I realize that I should just do one bulk reply rather than individual replies. Used to chat things more than forums.
This could be. I agree that the modularity is part of the ethos of Julia. As I think on this more, I think most of my concerns are in the “ability to seamlessly work with and translate between different spatial objects.” Because like, if Terra were split into SpatVect, SpatRast, and SpatTranslate (that translates between vector and rast objects) I would still call it a great suite of packages to learn and use. I’ll do some more digging on my own to see what current solutions there are to this issue in JuliaGeo. All this to say, I think it’s completely okay to have the individual modules, but have wrappers for core Geo types. I mean, R people called sf and sp for over a decade, similar happened in Python. It’s just part of ecosystem development.
I’ll be honest, yesterday I was sort of shocked there was a strong interest for native Julia I/O. In my head, I binned GDAL as “cpp library that’s been optimized for decades and would be standard for Geocomputing, sort of like BLAS.” Now as I think on this with hindsight and not understanding the whole history, GDAL, was, in a way, designed for functionality within interpreted languages. That is something that pure C++ or Julia does not need to account for. As a result, modified in place loop operations would be faster.
I could see the advantage of Julia I/O though. I know I’ve tried diving into Terra’s source code and I learned it is shockingly type restrictive and uses some WEIRD data structures to address that.
Reading these benchmarks and stuff shared, I’m stunned by the performance. Admittedly it’s not too shocking in hindsight considering I myself have taken R code and cut it by 90% in specific use cases, even when using compiled libraries. This is a SIGNIFICANT factor that I value a lot and it’s good to see.
That’s one weird thing I’ve found with Julia, it’s composability is amazing, but knowing how to get that can be tricky. That’s why stuff like GI and GFT can be amazing, but simultaneously feel limited. A part of me wants to just dive into tons of tests and examples and spend time writing documentation and guides on how to compose these types.
It does seem as if this is a very limited pool of contributors, which is to be expected for most OSS projects. I agree that strategy will be beneficial. Essentially, bite off the important pieces first, then migrate to the more optimal stuff in time.
I’d wager that most scientific analysts I know are backwards learners too. They will use their tried and true method until it cannot do what they want, then they either look elsewhere, or build their own tool. Literate programming will be essential, imo, for adoption. To be fair, I am very biased because I see Julia simply as “better R, so let’s PLEASE move to Julia.” Not 100% true, but without adoption that is 100% achievable.

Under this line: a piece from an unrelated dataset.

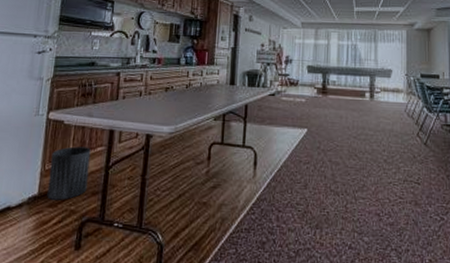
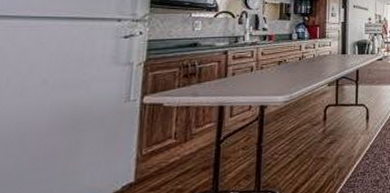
trash can: present [47,146,91,200] -> none [146,125,198,184]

Honestly reading the ecosystem differences, the competing organizations, it might be a good investment to just learn them all, find the benefits of each, and be adaptable in this process. And for science, maybe a core that you use that you’re comfortable with, but outside that explore and contribute where you think you can.
I’m very glad I asked this Q, seems like it’s moving discussions forward, plus it’s giving me inspiration.